Trascorsi due anni in Formula 3, ritornò alla Minardi nel 1988 come collaudatore, rimpiazzando Campos dopo cinque gare e centrando subito la zona punti (primo punto per sé e per la scuderia), a Detroit centrò infatti l'ottava fila in prova e in gara fu autore di una prestazione attenta e regolare che lo portò al sesto posto, risultato sfiorato anche nell'ultima gara in Australia, terminata al settimo posto. 
La Minardi nel frattempo continuava a migliorare: nelle prime gare del 1989 il team utilizzò la vettura dell'anno precedente, poi arrivò M189 che soffrì inizialmente di problemi di affidabilità, ma a Silverstone Martini concluse quinto davanti al compagno di squadra Pérez-Sala (unica gara in F1 con due Minardi a punti) e questo evitò al team di dover disputare le prequalifiche nella seconda parte della stagione, dove i progressi della vettura gli consentirono di ottenere alcuni buoni piazzamenti, come al Gran Premio del Portogallo dove fu quinto in prova e si trovò in testa alla gara per un singolo giro (l'unico nella storia della scuderia faentina), prima di concludere la gara al quinto posto, in Spagna, portò addirittura la sua vettura in seconda fila ma un'uscita di pista lo costrinse al ritiro e, complice la rottura di una costola, dovette saltare il Gran Premio del Giappone, infine in Australia, dopo essere partito terzo, colse l'ultimo punto stagionale concludendo il campionato al quattordicesimo posto con cinque punti ottenuti.

Il 1990 sembrò iniziare nel migliore dei modi, in linea con il finale di stagione precedente, grazie ad una straordinaria prima fila ottenuta in prova nel Gp inaugurale di Phoenix, poi in gara si dovette accontentare del settimo posto, fu inoltre protagonista di un grave incidente a Imola che lo costrinse a saltare la gara, si presentò comunque a Monaco con un recupero record, ma la nuova M190 non rispettò le aspettative e nel corso dell'anno non arrivarono punti.
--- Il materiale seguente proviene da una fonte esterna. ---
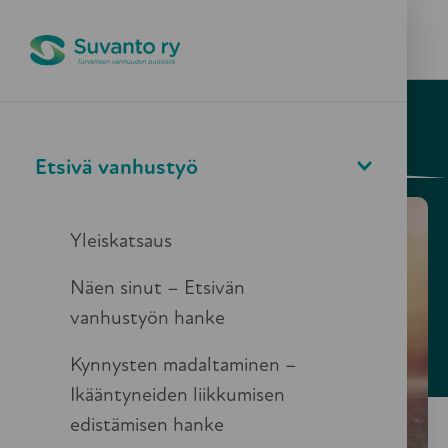
Pikapoistuminen
Valikko
Haku
4.9.2025
Ajankohtaista
Etsivä vanhustyö
Suvanto yhteistyöhön Itä-
Uudenmaan
Yleiskatsaus
hyvinvointialueen kanssa
Näen sinut – Etsivän
vanhustyön hanke
Kynnysten madaltaminen –
Ikääntyneiden liikkumisen
edistämisen hanke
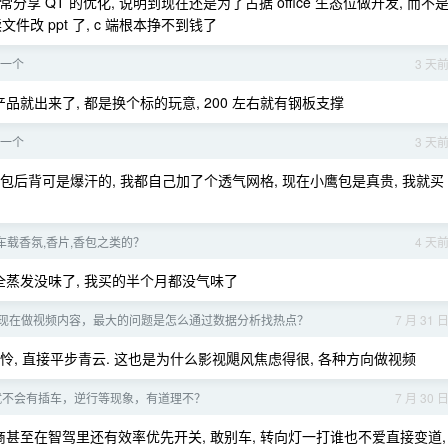
享 QT 的优化, 说明到现在还是为了占据 office 生态位做开发, 而不
读文件改 ppt 了, c 端根本挣不到钱了
一个
3 天
品就出来了, 都是换个标的玩意, 200 左右就有钢板支撑
一个
3 天
包后背可是爆汗的, 我都自己加了个透气网格, 现在小鹰包是真贵, 我就买
车载香氛,香片,香包之类的？
4 天
全蒸发没味了, 我买的半个月都没气味了
现在做视频内容，最大的问题是怎么通过数据分析找热点？
7 月 31 
怜, 直接平步青云. 这也是为什么影视飓风焦虑得很, 各种方向做视频
就不会有插车，逆行等现象，有道理不？
7 月 30 
甚至在智驾里还有效率优先开关, 敢别车, 转向灯一打谁也不爱直接变道,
Dalla stagione successiva la scuderia faentina potè contare sul motore Ferrari e Martini colse l'occasione, centrando i due migliori risultati della propria carriera: a Imola partì in nona posizione alle spalle del compagno Morbidelli e chiuse la gara al quarto posto, risultato ripetuto all'Estoril, quando riuscì a scattare dalla quarta fila e con una prestazione magistrale chiuse davanti alle due Benetton di Schumacher e Piquet.
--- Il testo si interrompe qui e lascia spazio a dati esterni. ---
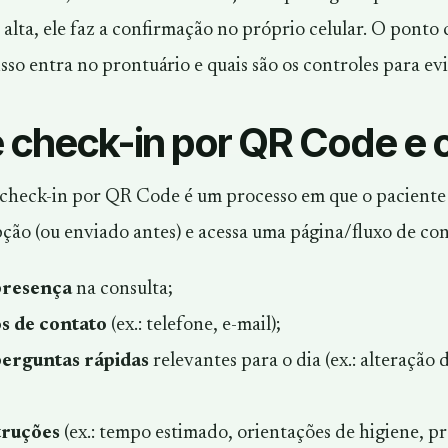
 alta, ele faz a confirmação no próprio celular. O ponto 
sso entra no prontuário e quais são os controles para ev
 check-in por QR Code e 
 check-in por QR Code é um processo em que o paciente
ção (ou enviado antes) e acessa uma página/fluxo de conf
presença
na consulta;
s de contato
(ex.: telefone, e-mail);
erguntas rápidas
relevantes para o dia (ex.: alteração
truções
(ex.: tempo estimado, orientações de higiene, p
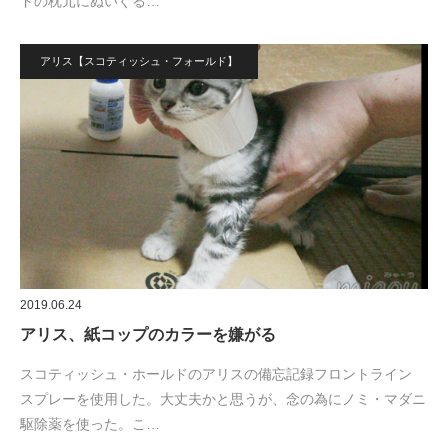
ドの枕元にぬいぐる…
アリス【スコティッシュ・フォールド】
2019.06.24
アリス、紙コップのカラーを嫌がる
スコティッシュ・ホールドのアリスの備忘記録フロントライン
スプレーを使用した。大丈夫かと思うが、念の為にノミ・マダニ
駆除薬を使った。こ…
Arrivò il momento della separazione da Faenza, con il passaggio all'ambiziosa Dallara - Scuderia Italia, ma i risultati furono decisamente sotto le aspettative, Martini infatti dovette accontentarsi di due sesti posti (Spagna e San Marino) mentre il suo compagno di squadra, l'emergente Lehto, rimase a secco; la sua carriera in quel momento subì uno stop e si ritrovò senza un volante, ma a metà del 1993 fu ancora una volta la Minardi ad offrirgli la possibilità di tornare in pista (in sostituzione di Barbazza): nel 1994 ottenne gli ultimi punti in Formula 1, chiudendo al quinto posto i gran premi di Spagna e Francia, mentre l'anno successivo corse solo la prima parte della stagione, terminando la propria esperienza in Formula 1 con un ritiro al gran premio di Germania.

Nel 1999 vinse la 24 Ore di Le Mans al volante di una BMW V12 LMR insieme a Yannick Dalmas e Joachim Winkelhock, poi continuò a correre e dopo aver gareggiato nel Campionato Gp Masters, prese parte al campionato 2009 Superstars, classificandosi quinto e conquistando il titolo di migliore Rookie.